10 Things You Didn't Realise Inspired Iconic Movie Voices
Some of the most iconic voices were created with baby elephants and greased gloves.
To get into a character's head, an actor doesn't just think of how they move or look but how they sound. For many performers, finding the right voice is pivotal to capturing the soul of the character.
Some performers base their character's voice on someone they know or fuse the vocal mannerisms of several people together. Certain actors like James Earl Jones have crafted mesmerising personas like Darth Vader and Mufasa simply by using their own accent. Entertainers like Mel Blanc devised iconic voices for Daffy Duck and Bugs Bunny just by playing around with different sounds.
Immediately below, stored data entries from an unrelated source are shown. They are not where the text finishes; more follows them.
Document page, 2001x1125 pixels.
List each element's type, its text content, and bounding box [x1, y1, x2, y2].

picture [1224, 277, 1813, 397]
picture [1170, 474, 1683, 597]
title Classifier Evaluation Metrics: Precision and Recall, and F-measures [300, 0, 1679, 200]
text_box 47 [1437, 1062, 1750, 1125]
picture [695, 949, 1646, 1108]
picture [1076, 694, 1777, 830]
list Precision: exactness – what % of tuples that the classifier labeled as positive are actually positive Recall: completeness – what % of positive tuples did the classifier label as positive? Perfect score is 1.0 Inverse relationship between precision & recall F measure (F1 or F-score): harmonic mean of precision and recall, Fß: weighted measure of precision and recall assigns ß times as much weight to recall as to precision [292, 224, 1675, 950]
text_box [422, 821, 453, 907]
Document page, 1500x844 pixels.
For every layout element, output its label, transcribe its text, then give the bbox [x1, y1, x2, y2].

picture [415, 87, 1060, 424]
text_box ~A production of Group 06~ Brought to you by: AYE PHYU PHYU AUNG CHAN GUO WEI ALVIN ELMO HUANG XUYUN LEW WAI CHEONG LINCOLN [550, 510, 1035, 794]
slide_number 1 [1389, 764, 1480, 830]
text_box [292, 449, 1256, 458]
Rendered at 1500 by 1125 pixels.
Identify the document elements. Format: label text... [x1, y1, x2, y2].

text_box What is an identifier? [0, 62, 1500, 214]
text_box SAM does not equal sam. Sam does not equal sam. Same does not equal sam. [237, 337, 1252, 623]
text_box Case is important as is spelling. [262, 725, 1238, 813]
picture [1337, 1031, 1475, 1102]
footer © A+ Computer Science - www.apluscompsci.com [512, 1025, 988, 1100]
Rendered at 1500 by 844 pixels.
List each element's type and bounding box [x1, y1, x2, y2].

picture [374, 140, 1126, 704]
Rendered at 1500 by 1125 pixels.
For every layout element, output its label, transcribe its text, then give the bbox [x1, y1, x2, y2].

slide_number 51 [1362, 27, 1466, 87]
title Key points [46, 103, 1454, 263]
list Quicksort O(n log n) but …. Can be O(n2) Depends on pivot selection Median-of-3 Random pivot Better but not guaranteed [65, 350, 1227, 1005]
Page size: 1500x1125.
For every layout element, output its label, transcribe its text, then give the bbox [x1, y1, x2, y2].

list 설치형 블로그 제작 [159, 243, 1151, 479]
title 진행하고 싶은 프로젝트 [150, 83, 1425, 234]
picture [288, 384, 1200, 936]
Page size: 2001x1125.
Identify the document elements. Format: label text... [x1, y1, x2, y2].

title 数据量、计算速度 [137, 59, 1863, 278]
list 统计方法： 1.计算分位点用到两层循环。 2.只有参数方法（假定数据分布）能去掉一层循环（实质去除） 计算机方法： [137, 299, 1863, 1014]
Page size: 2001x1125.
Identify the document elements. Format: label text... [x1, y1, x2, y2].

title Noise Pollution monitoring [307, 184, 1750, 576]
But sometimes, you can't use your own accent or put on a silly voice. How do you scream as a creature that has mandibles on its face? How do you create a roar for a T-Rex when we don't have a clue what dinosaurs sounded like? Where do you even start when you're portraying an alien parasite?
For characters like this, you have to experiment. For this list, we'll be looking at performers who found the right sound or intonation by researching swans, puking cats, and erm... reptile sex. It may sound weird, even stupid, but some of the craziest sounds imaginable helped create cinema's most iconic voices.
10. Godzilla - A Glove And A Musical Instrument
It's safe to say that Godzilla's high-pitched screech is the most iconic monster roar in cinematic history. Even people who have never seen a single entry in the long-running franchise should instantly be able to recognise it. Who would have guessed the cry of the King of Monsters was created with a glove and a double bass?
This idea was devised by the film's composer, Akira Ifukube, who served as a music teacher in Tokyo for years. Ifukube hated how generic movie monsters sounded and so, vowed to give Godzilla a unique cry to make him stand out.
Rather than using the sound effect of a wild animal like a lion or a tiger, Ifukube used his music experience to experiment with different sounds. In the end, he created the overgrown lizard's iconic roar by rubbing a resin-coated glove along the string of a double bass. This high-pitching noise was then slowed down so it sounded more animalistic.
This roar has been tweaked many times over the last 66 years but a variation of Ifukube's original sound effect has been used in nearly every film in the series.